Hi I am running some old code but it’s failing with a new error with 0.5.5: RuntimeError: Backward is not reentrant, i.e., running backward with same input and grad_output multiple times gives different values, although analytical gradient matches numerical gradient. The tolerance for nondeterminism was 0.0.
in test = gradcheck(solver, middle_velocity, eps=1e-8, atol=1e-3)

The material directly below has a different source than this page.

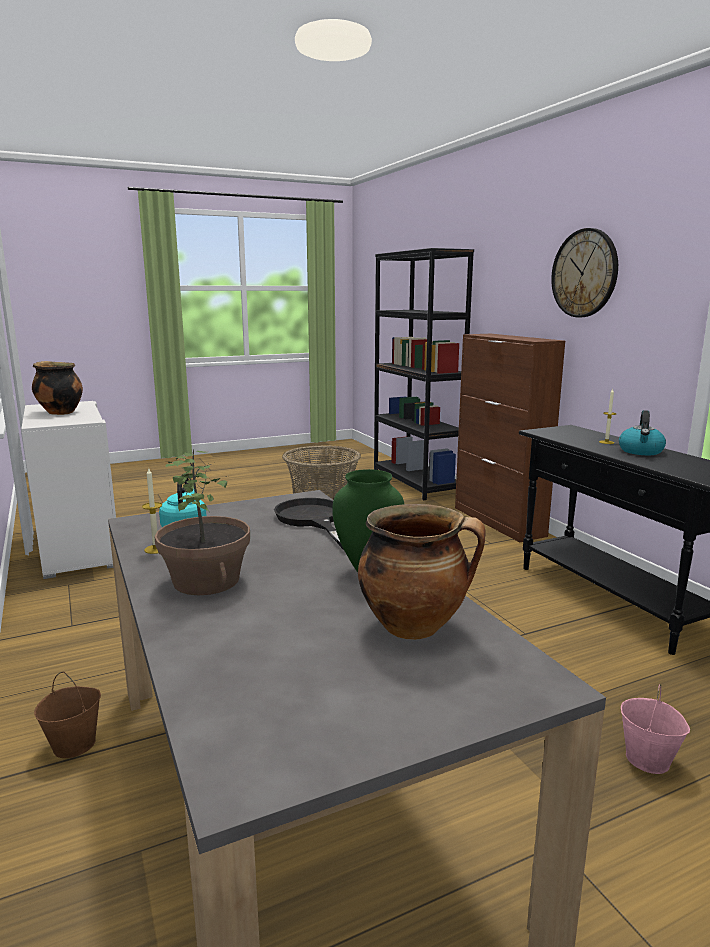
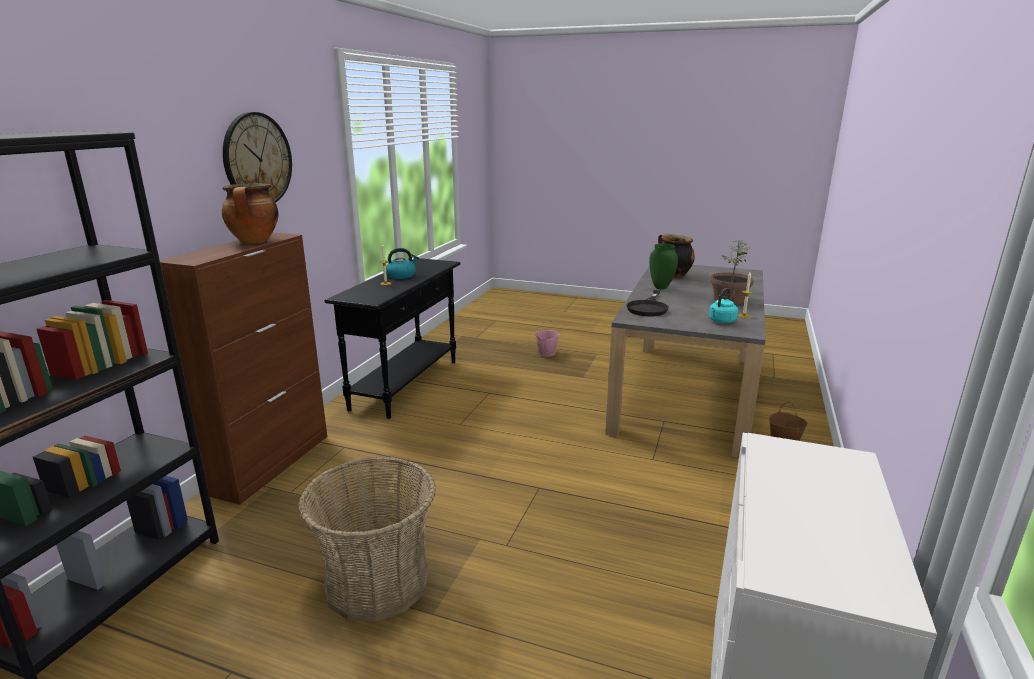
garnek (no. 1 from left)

I have read this post and I have real = ti.float64 ti.init(arch=ti.cuda, default_fp=real, debug=False) at the beginning of the file
By commenting out every line I can find this kernel may cause the problem, not those IO lines
@ti.classkernel
def substep_kernel(self, t: ti.i32):
for i, j in ti.ndrange((1, self.grid_size + 1), (1, self.grid_size + 1)):
self.ti_pressure[t, i, j] = (self.ti_pressure[t - 1, i - 1, j] +
self.ti_pressure[t - 1, i, j - 1] +
self.ti_pressure[t - 1, i + 1, j] +
self.ti_pressure[t - 1, i, j + 1] -
self.ti_velocity_divergence[i-1, j-1] * self.dx**2
) / 4
One possibility is that your ti_pressure access goes out of bound - What’s the size of your ti_pressure tensor? I has to be at least self.grid.size + 1 in this case to avoid access out-of-bound.
Maybe you meant ti.ndrange((1, self.grid_size - 1), )...?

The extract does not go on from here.